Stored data
========================
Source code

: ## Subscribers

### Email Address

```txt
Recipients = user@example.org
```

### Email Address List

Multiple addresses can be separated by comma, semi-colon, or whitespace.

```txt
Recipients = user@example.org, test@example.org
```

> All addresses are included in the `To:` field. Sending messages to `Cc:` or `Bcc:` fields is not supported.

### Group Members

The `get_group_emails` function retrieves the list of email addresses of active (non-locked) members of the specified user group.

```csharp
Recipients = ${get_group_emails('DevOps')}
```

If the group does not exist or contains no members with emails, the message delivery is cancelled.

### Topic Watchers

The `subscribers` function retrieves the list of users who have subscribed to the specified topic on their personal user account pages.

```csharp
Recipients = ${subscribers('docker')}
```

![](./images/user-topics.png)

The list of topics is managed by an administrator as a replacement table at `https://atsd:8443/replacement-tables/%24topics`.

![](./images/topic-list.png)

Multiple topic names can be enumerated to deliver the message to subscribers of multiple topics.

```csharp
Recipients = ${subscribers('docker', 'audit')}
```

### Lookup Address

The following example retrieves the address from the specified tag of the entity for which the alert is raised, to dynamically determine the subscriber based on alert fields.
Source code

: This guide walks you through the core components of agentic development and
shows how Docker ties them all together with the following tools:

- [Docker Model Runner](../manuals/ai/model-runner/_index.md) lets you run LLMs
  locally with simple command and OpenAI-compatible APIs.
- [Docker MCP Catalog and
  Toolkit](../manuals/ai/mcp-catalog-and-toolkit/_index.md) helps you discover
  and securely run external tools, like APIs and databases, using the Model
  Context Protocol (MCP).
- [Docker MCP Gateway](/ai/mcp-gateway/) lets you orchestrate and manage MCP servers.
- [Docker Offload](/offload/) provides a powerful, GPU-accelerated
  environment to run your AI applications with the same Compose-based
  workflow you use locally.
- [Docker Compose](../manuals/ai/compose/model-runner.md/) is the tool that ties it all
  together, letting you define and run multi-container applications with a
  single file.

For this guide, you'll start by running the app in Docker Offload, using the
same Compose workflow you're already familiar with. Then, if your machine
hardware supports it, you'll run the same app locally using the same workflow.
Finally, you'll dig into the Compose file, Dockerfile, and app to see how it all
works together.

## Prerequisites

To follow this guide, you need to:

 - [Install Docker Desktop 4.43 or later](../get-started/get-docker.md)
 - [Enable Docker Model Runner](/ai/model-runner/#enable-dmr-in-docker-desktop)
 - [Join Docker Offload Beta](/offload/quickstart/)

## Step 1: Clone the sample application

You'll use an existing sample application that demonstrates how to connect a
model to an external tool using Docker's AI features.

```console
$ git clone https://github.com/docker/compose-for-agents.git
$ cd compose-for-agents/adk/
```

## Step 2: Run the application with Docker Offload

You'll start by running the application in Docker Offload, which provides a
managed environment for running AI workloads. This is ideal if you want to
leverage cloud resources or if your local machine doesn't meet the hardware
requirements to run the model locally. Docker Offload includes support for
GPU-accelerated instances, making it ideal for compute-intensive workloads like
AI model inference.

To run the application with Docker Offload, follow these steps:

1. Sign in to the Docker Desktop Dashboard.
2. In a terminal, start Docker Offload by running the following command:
========================
## PROMPT
Your reply should hold only the lines from the first line of the records through the one with "### Topic Watchers", reproduced word for word.

## RESPONSE BOX
Source code

: ## Subscribers

### Email Address

```txt
Recipients = user@example.org
```

### Email Address List

Multiple addresses can be separated by comma, semi-colon, or whitespace.

```txt
Recipients = user@example.org, test@example.org
```

> All addresses are included in the `To:` field. Sending messages to `Cc:` or `Bcc:` fields is not supported.

### Group Members

The `get_group_emails` function retrieves the list of email addresses of active (non-locked) members of the specified user group.

```csharp
Recipients = ${get_group_emails('DevOps')}
```

If the group does not exist or contains no members with emails, the message delivery is cancelled.

### Topic Watchers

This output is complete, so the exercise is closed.